• ABOUT THIS EXERCISE: Reproduce the records without their pictures, keeping every word as it is.
··· INPUT RECORDS ···
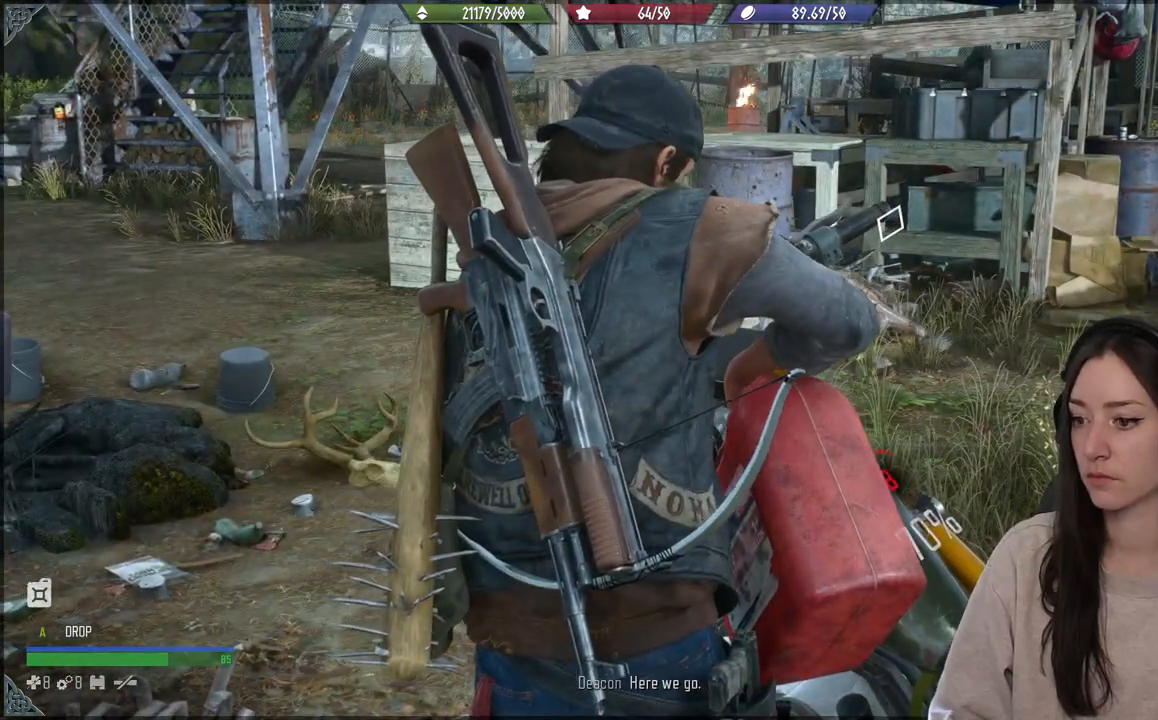
{"buttons": ["B"], "left_stick": "center", "right_stick": "center", "events": []}
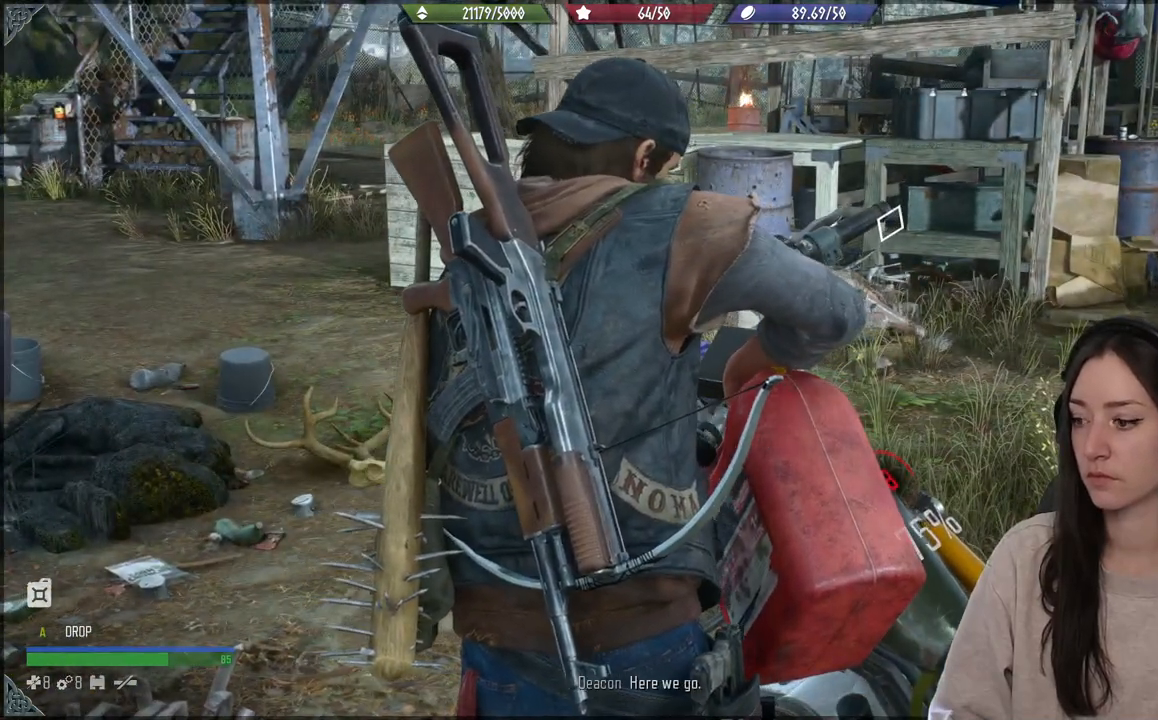
{"buttons": ["B"], "left_stick": "center", "right_stick": "center", "events": []}
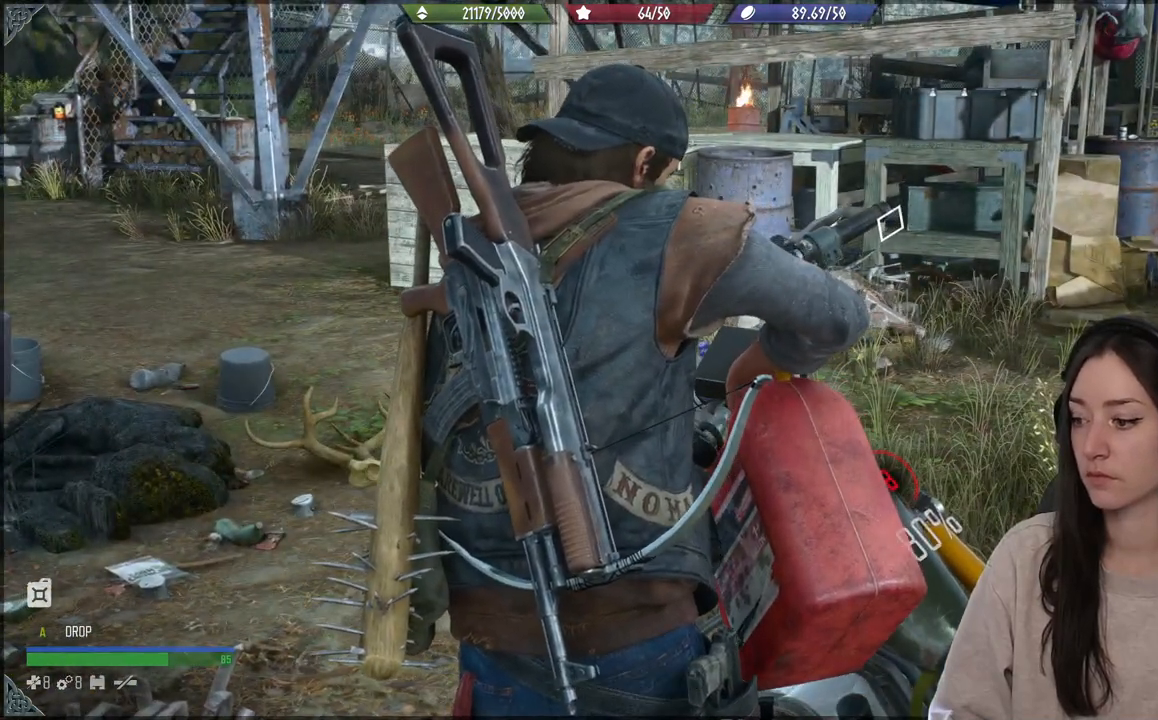
{"buttons": ["B"], "left_stick": "center", "right_stick": "center", "events": []}
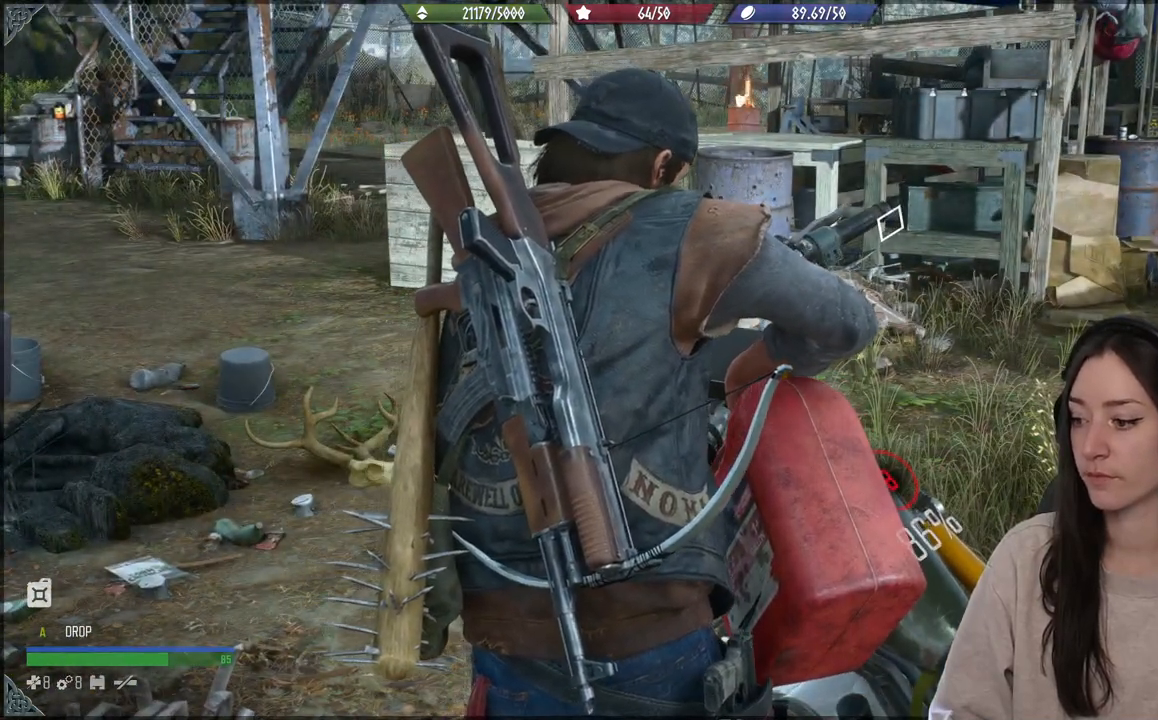
{"buttons": ["B"], "left_stick": "center", "right_stick": "center", "events": []}
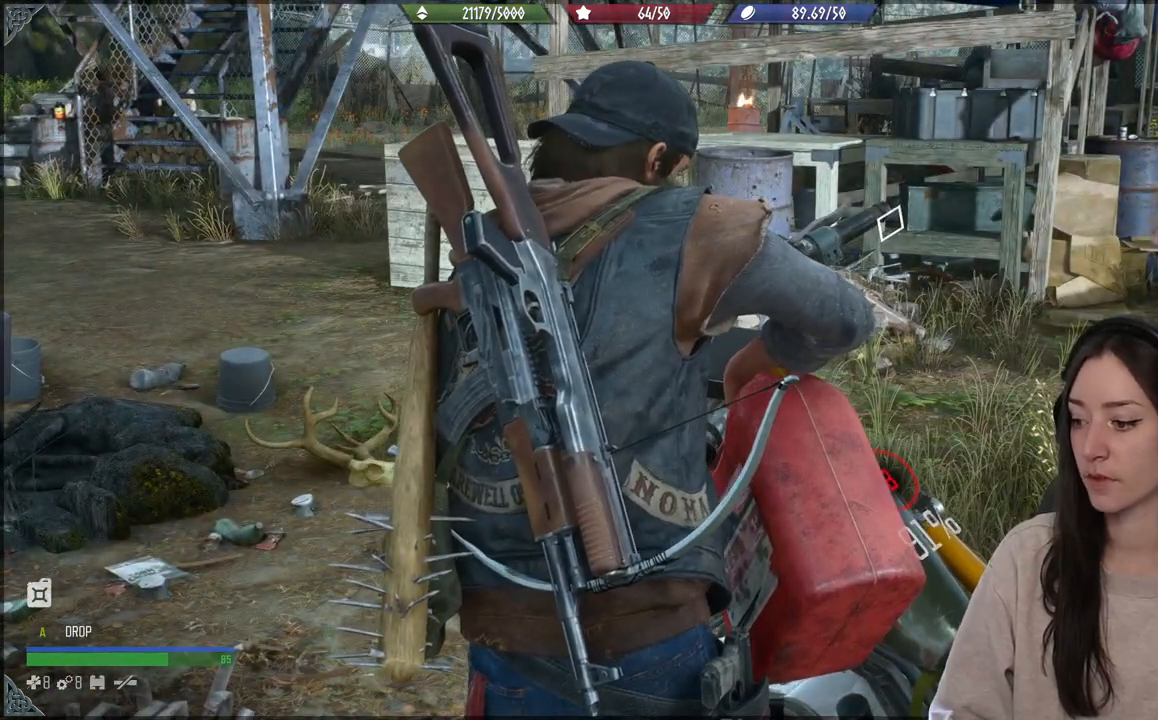
{"buttons": ["B"], "left_stick": "center", "right_stick": "center", "events": []}
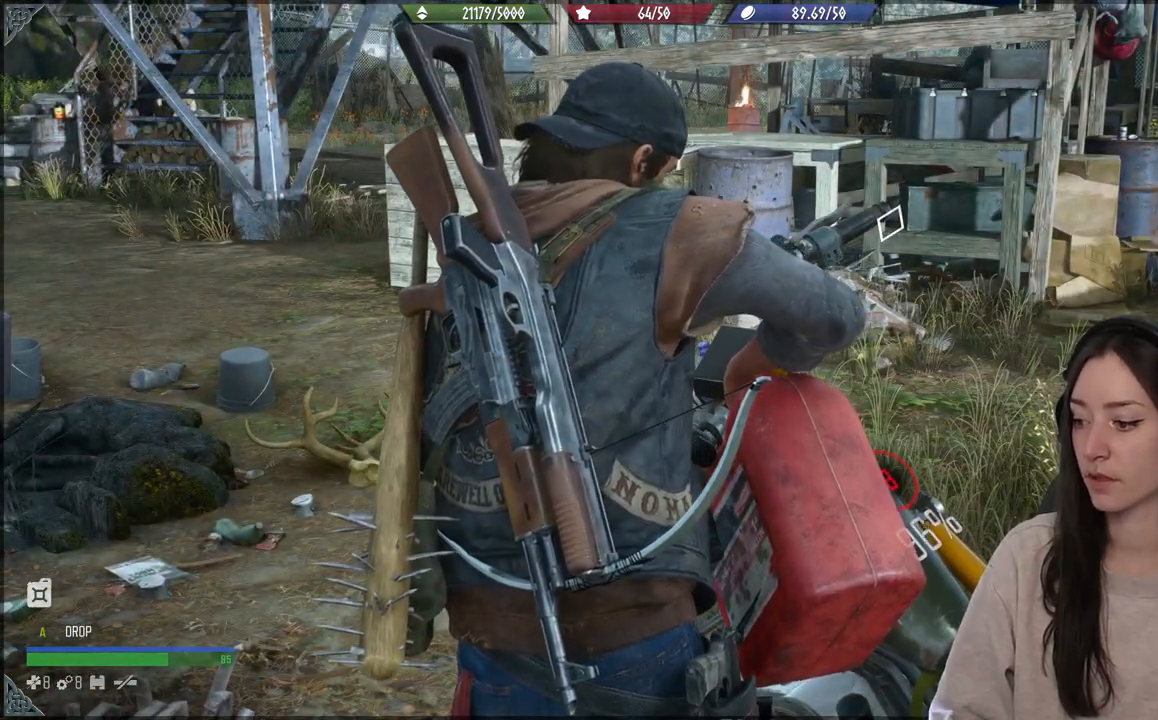
{"buttons": ["B"], "left_stick": "center", "right_stick": "center", "events": []}
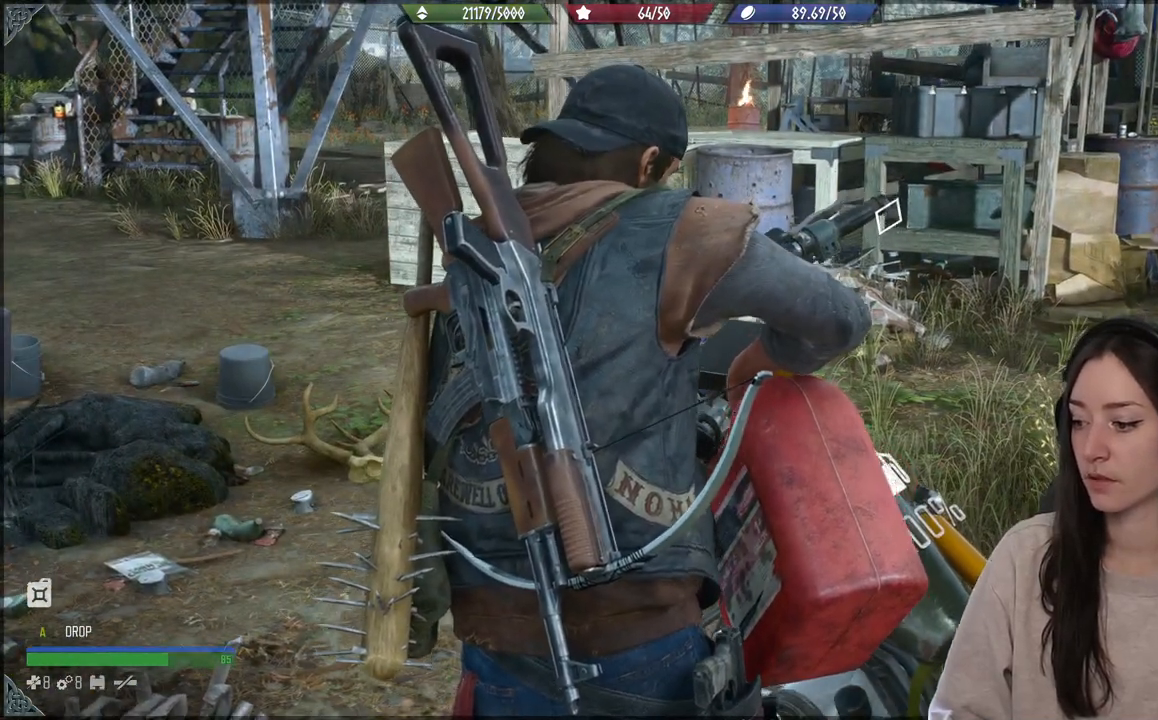
{"buttons": ["B"], "left_stick": "center", "right_stick": "center", "events": []}
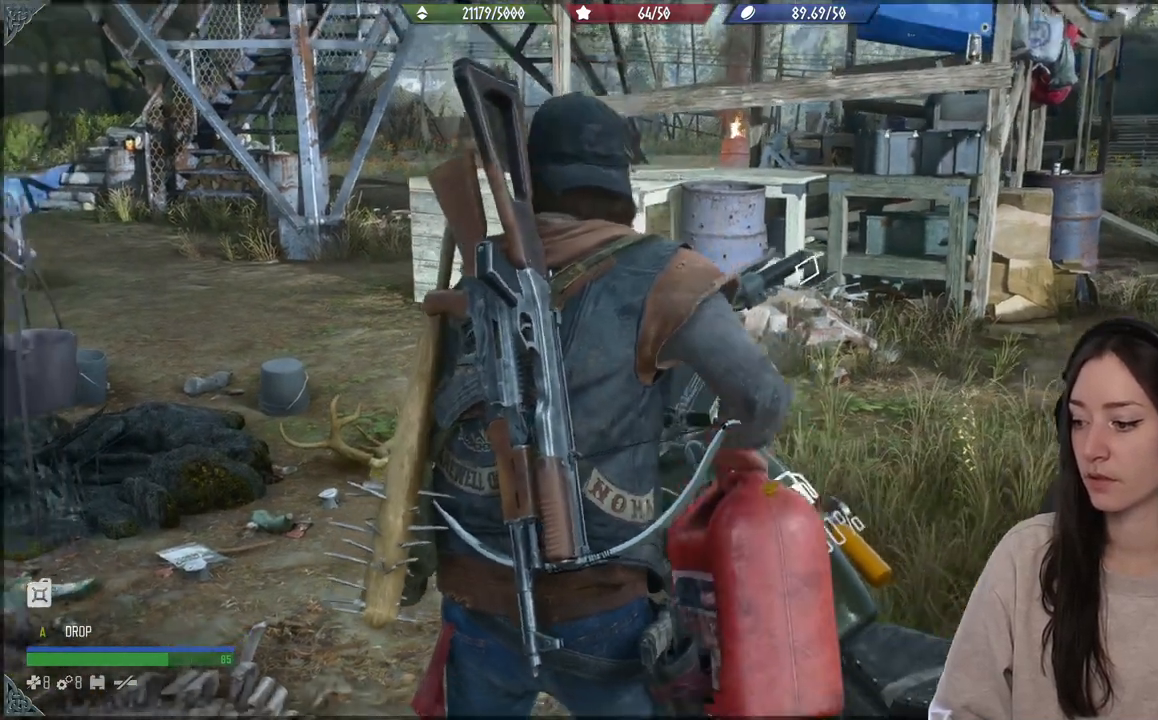
{"buttons": [], "left_stick": "down-left", "right_stick": "center", "events": [[433, "left_stick", "down-left"], [450, "B", "up"]]}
···
• EXERCISE OUTPUT:
{"buttons": ["B"], "left_stick": "center", "right_stick": "center", "events": []}
{"buttons": ["B"], "left_stick": "center", "right_stick": "center", "events": []}
{"buttons": ["B"], "left_stick": "center", "right_stick": "center", "events": []}
{"buttons": ["B"], "left_stick": "center", "right_stick": "center", "events": []}
{"buttons": ["B"], "left_stick": "center", "right_stick": "center", "events": []}
{"buttons": ["B"], "left_stick": "center", "right_stick": "center", "events": []}
{"buttons": ["B"], "left_stick": "center", "right_stick": "center", "events": []}
{"buttons": [], "left_stick": "down-left", "right_stick": "center", "events": [[433, "left_stick", "down-left"], [450, "B", "up"]]}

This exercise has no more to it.